Splatt3R: Zero-Shot Gaussian Splatting from Uncalibrated Image Pairs

1. S0y ◴[27 Aug 24 15:10 UTC] No.41368437[source]▶

This is really awesome. A question for someone who knows more about this: How much harder would it be to make this work using any number of photos? I'm assuming this is the end goal for a model like this.

Imagine being able to create an accurate enough 3D rendering of any interior with just a bunch of snapshots anyone can take with their phone.

replies(2): >>41368608 #>>41368627 #

2. dagmx ◴[27 Aug 24 15:25 UTC] No.41368608[source]▶

>>41368437 (TP) #

That’s already how Gaussian splats work.

They’re novelty of splattr (though I contest that they’re the first to do so) is that they need fewer images than usual.

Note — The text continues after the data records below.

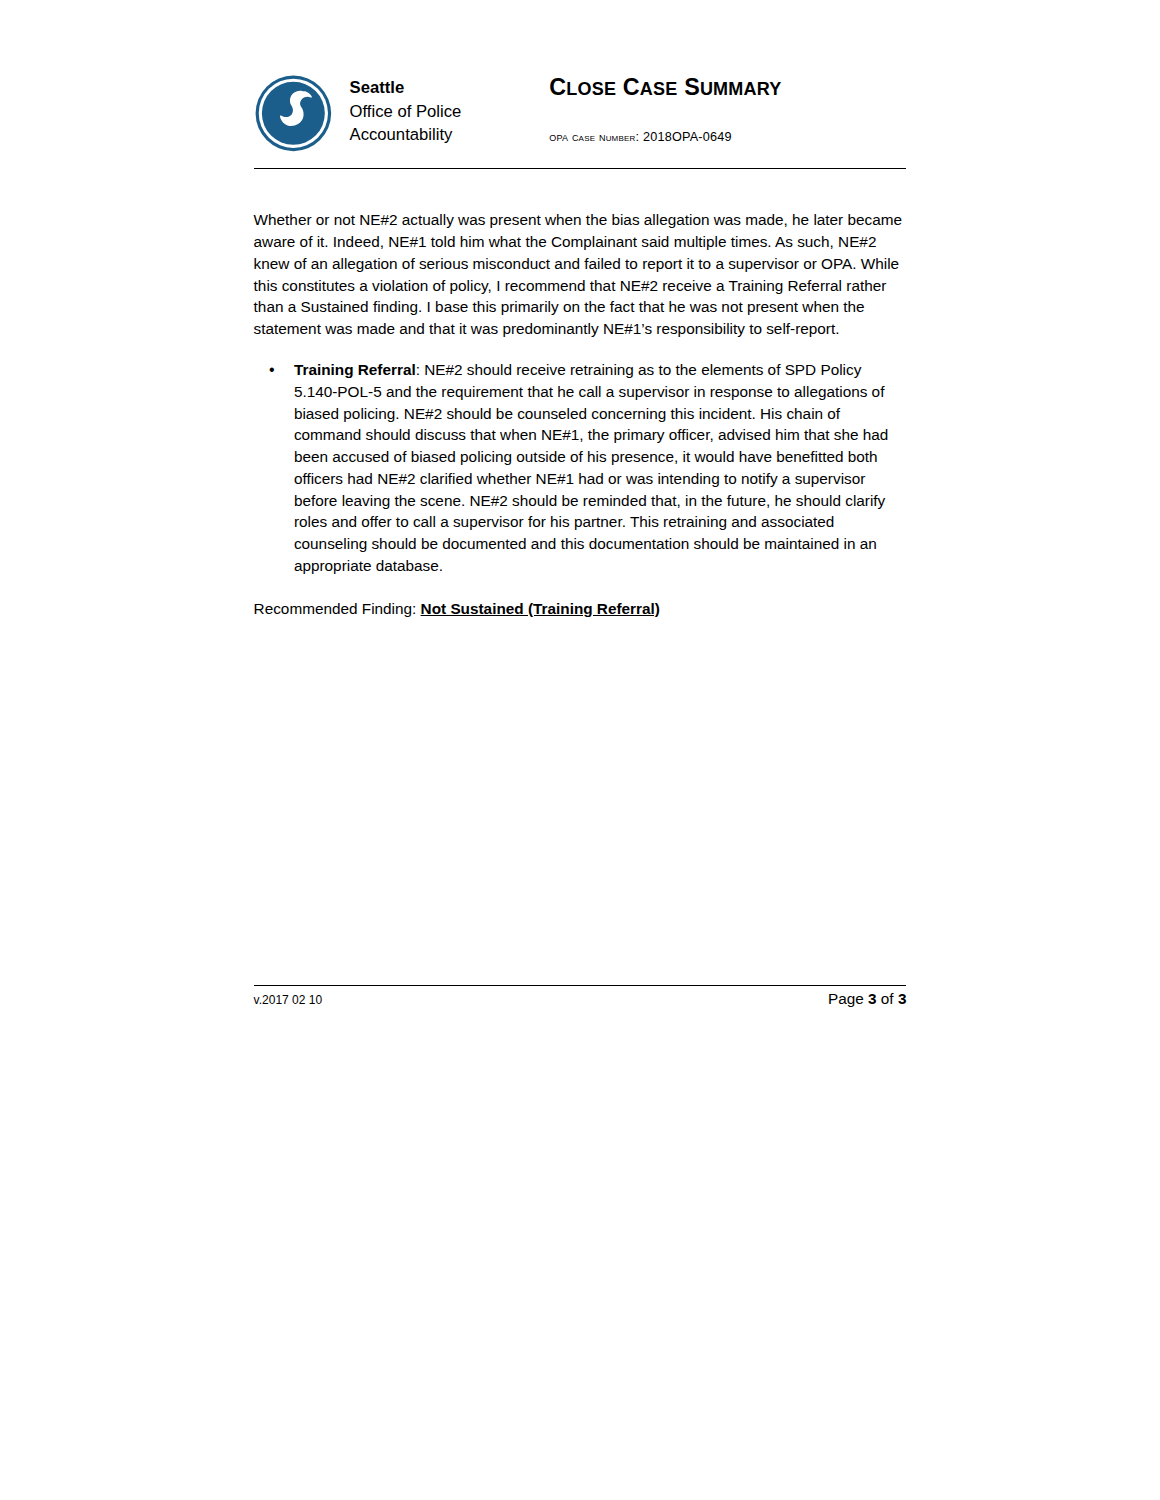Seattle
Office of Police
Accountability
CLOSE CASE SUMMARY
OPA CASE NUMBER: 2018OPA-0649
Whether or not NE#2 actually was present when the bias allegation was made, he later became aware of it. Indeed, NE#1 told him what the Complainant said multiple times. As such, NE#2 knew of an allegation of serious misconduct and failed to report it to a supervisor or OPA. While this constitutes a violation of policy, I recommend that NE#2 receive a Training Referral rather than a Sustained finding. I base this primarily on the fact that he was not present when the statement was made and that it was predominantly NE#1’s responsibility to self-report.
Training Referral: NE#2 should receive retraining as to the elements of SPD Policy 5.140-POL-5 and the requirement that he call a supervisor in response to allegations of biased policing. NE#2 should be counseled concerning this incident. His chain of command should discuss that when NE#1, the primary officer, advised him that she had been accused of biased policing outside of his presence, it would have benefitted both officers had NE#2 clarified whether NE#1 had or was intending to notify a supervisor before leaving the scene. NE#2 should be reminded that, in the future, he should clarify roles and offer to call a supervisor for his partner. This retraining and associated counseling should be documented and this documentation should be maintained in an appropriate database.
Recommended Finding: Not Sustained (Training Referral)
v.2017 02 10
Page 3 of 3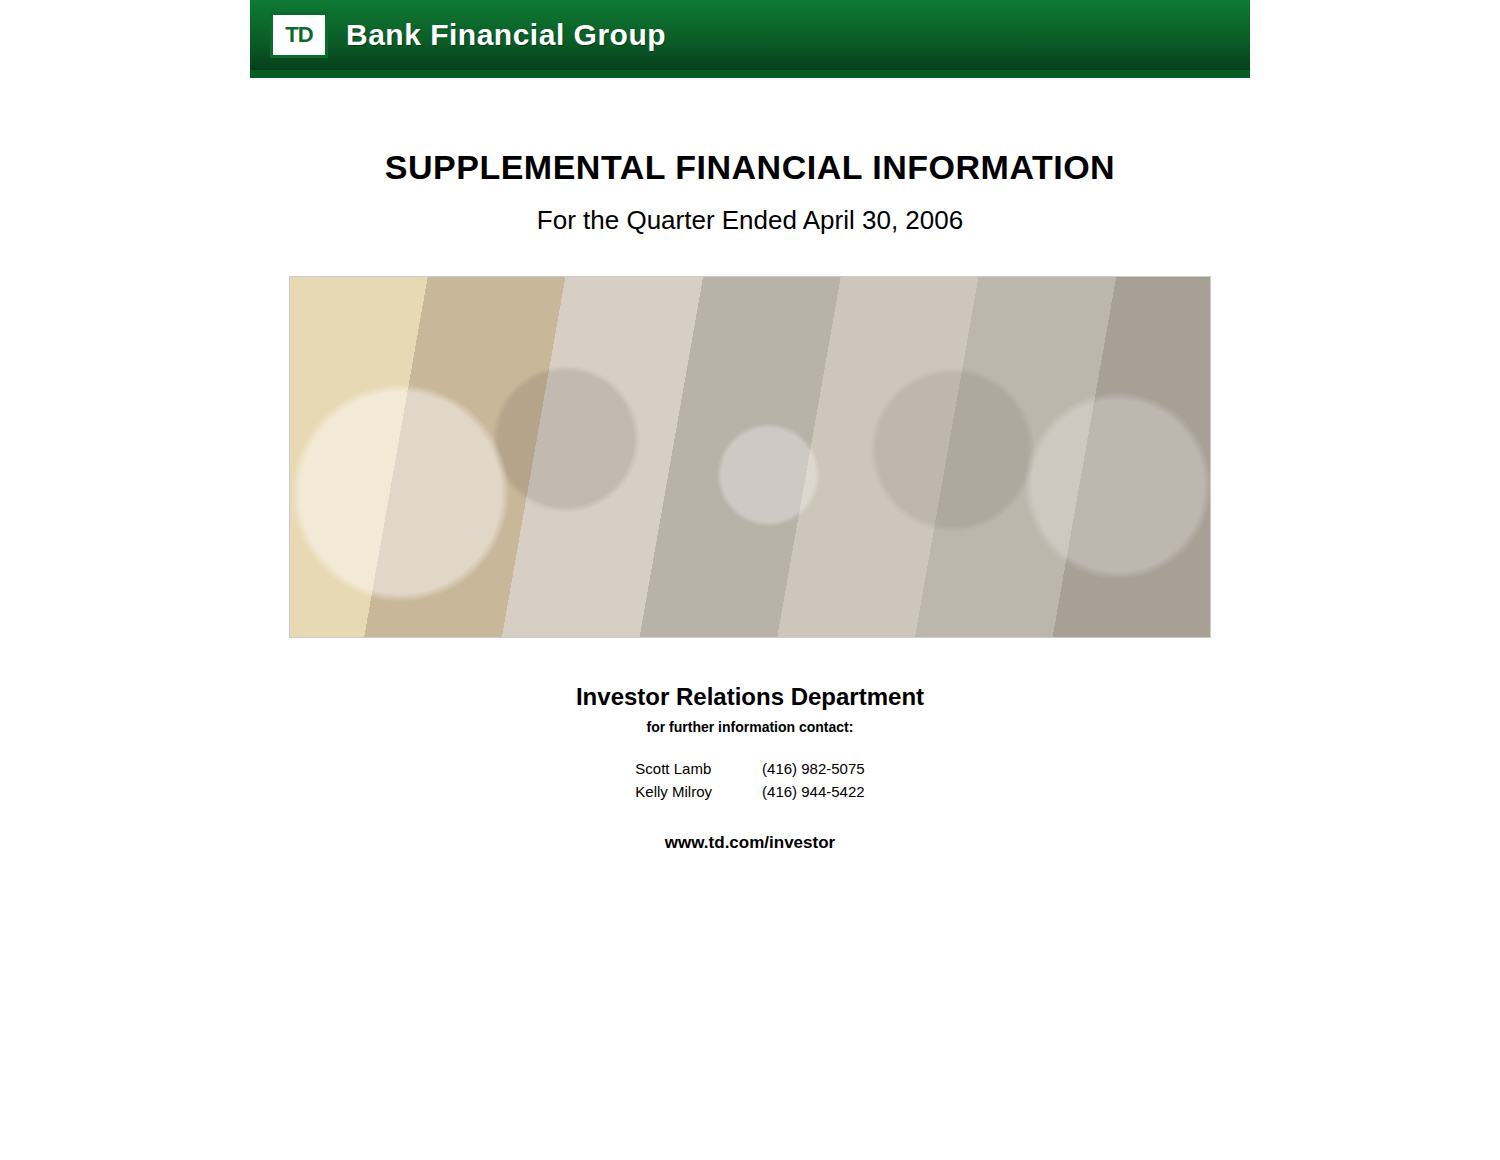TD
Bank Financial Group
SUPPLEMENTAL FINANCIAL INFORMATION
For the Quarter Ended April 30, 2006
Investor Relations Department
for further information contact:
| Scott Lamb | (416) 982-5075 |
| Kelly Milroy | (416) 944-5422 |
www.td.com/investor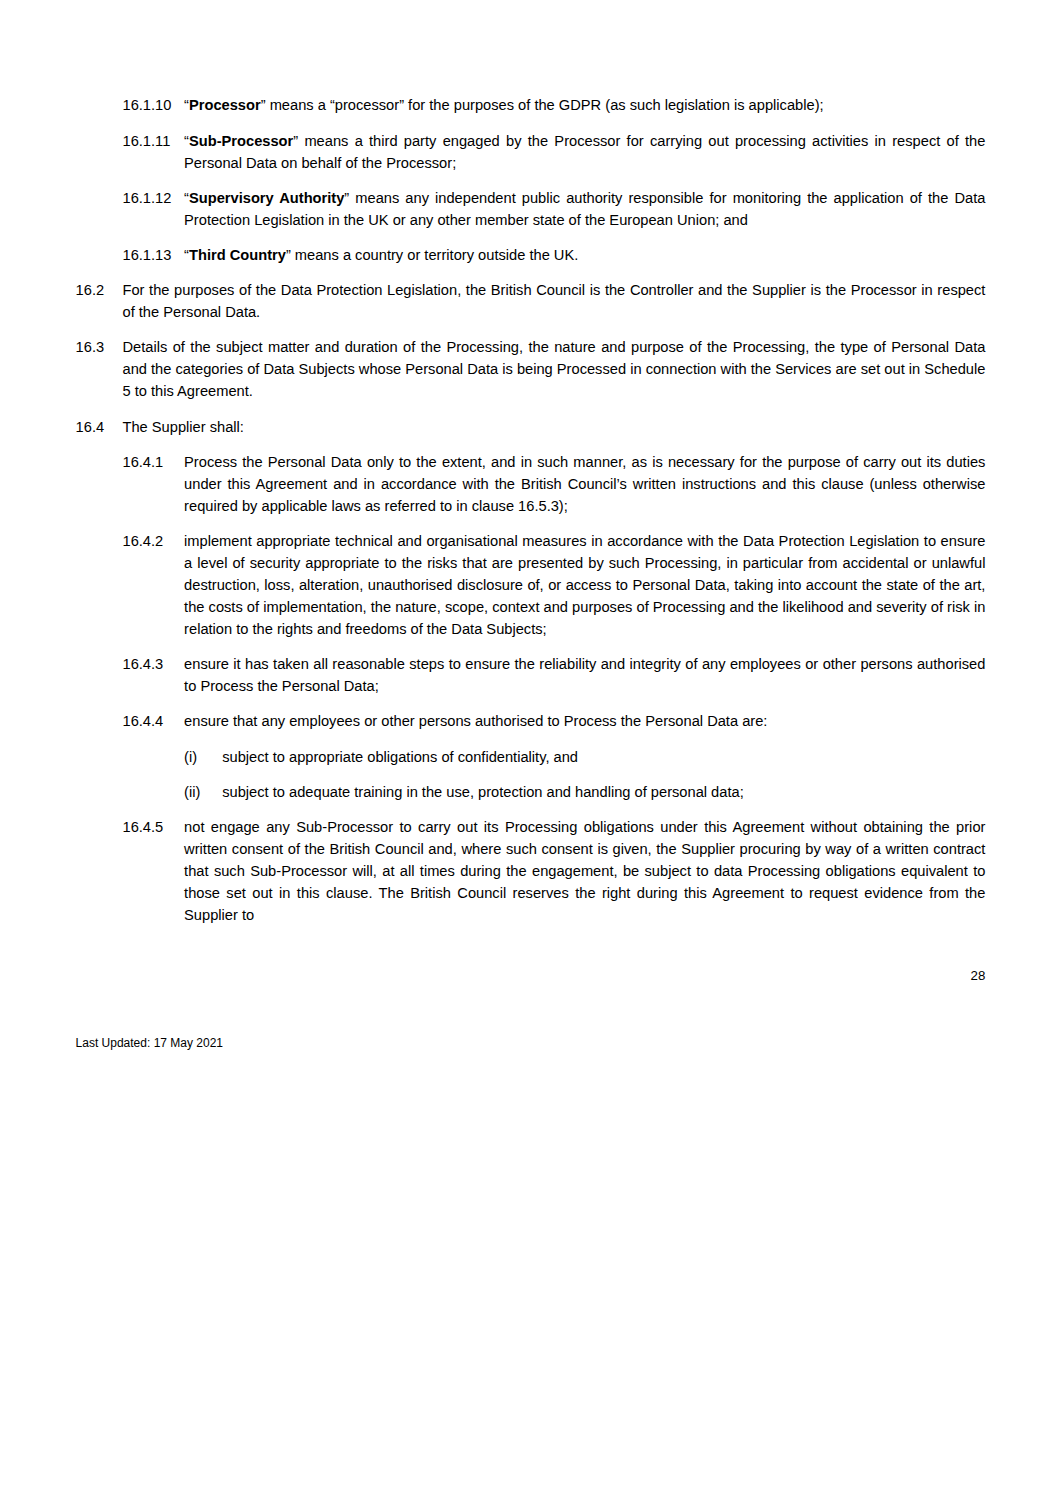16.1.10
“Processor” means a “processor” for the purposes of the GDPR (as such legislation is applicable);
16.1.11
“Sub-Processor” means a third party engaged by the Processor for carrying out processing activities in respect of the Personal Data on behalf of the Processor;
16.1.12
“Supervisory Authority” means any independent public authority responsible for monitoring the application of the Data Protection Legislation in the UK or any other member state of the European Union; and
16.1.13
“Third Country” means a country or territory outside the UK.
16.2
For the purposes of the Data Protection Legislation, the British Council is the Controller and the Supplier is the Processor in respect of the Personal Data.
16.3
Details of the subject matter and duration of the Processing, the nature and purpose of the Processing, the type of Personal Data and the categories of Data Subjects whose Personal Data is being Processed in connection with the Services are set out in Schedule 5 to this Agreement.
16.4
The Supplier shall:
16.4.1
Process the Personal Data only to the extent, and in such manner, as is necessary for the purpose of carry out its duties under this Agreement and in accordance with the British Council’s written instructions and this clause (unless otherwise required by applicable laws as referred to in clause 16.5.3);
16.4.2
implement appropriate technical and organisational measures in accordance with the Data Protection Legislation to ensure a level of security appropriate to the risks that are presented by such Processing, in particular from accidental or unlawful destruction, loss, alteration, unauthorised disclosure of, or access to Personal Data, taking into account the state of the art, the costs of implementation, the nature, scope, context and purposes of Processing and the likelihood and severity of risk in relation to the rights and freedoms of the Data Subjects;
16.4.3
ensure it has taken all reasonable steps to ensure the reliability and integrity of any employees or other persons authorised to Process the Personal Data;
16.4.4
ensure that any employees or other persons authorised to Process the Personal Data are:
(i)
subject to appropriate obligations of confidentiality, and
(ii)
subject to adequate training in the use, protection and handling of personal data;
16.4.5
not engage any Sub-Processor to carry out its Processing obligations under this Agreement without obtaining the prior written consent of the British Council and, where such consent is given, the Supplier procuring by way of a written contract that such Sub-Processor will, at all times during the engagement, be subject to data Processing obligations equivalent to those set out in this clause. The British Council reserves the right during this Agreement to request evidence from the Supplier to
28
Last Updated: 17 May 2021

replies(2): >>41368661 #>>41368790 #

3. Arkanum ◴[27 Aug 24 15:27 UTC] No.41368627[source]▶

>>41368437 (TP) #

Probably not much harder, but you wouldn't get the same massive jump in quality that you get going from 1 image to 2. NeRF/Gaussian Splatting in general is what you're describing, but from the looks of it, this just does it in a single forward pass rather than optimising the gaussian/network weights.

4. Arkanum ◴[27 Aug 24 15:30 UTC] No.41368661[source]▶

>>41368608 #

I think the novelty is that they don't have to optimise the splats at all, they're directly predicted in a single forward pass.

replies(1): >>41372531 #

5. GaggiX ◴[27 Aug 24 15:41 UTC] No.41368790[source]▶

>>41368608 #

The novelty here is that it does work on uncalibrated images.

replies(2): >>41369005 #>>41372536 #

6. milleramp ◴[27 Aug 24 16:02 UTC] No.41369005{3}[source]▶

>>41368790 #

Not really, it is using Mast3r to determine camera poses.

7. dagmx ◴[27 Aug 24 20:21 UTC] No.41372531{3}[source]▶

>>41368661 #

That’s not really novel either imho, though google search is escaping me on the specific papers I saw at siggraph.

Imho it’s an interesting combination of technologies but not novel in an off itself.

8. dagmx ◴[27 Aug 24 20:22 UTC] No.41372536{3}[source]▶

>>41368790 #

A lot of splats systems do work on uncalibrated images so that’s not novel either. They all just do a camera solve, which arguable isn’t terrible for a stereo pair with low divergence.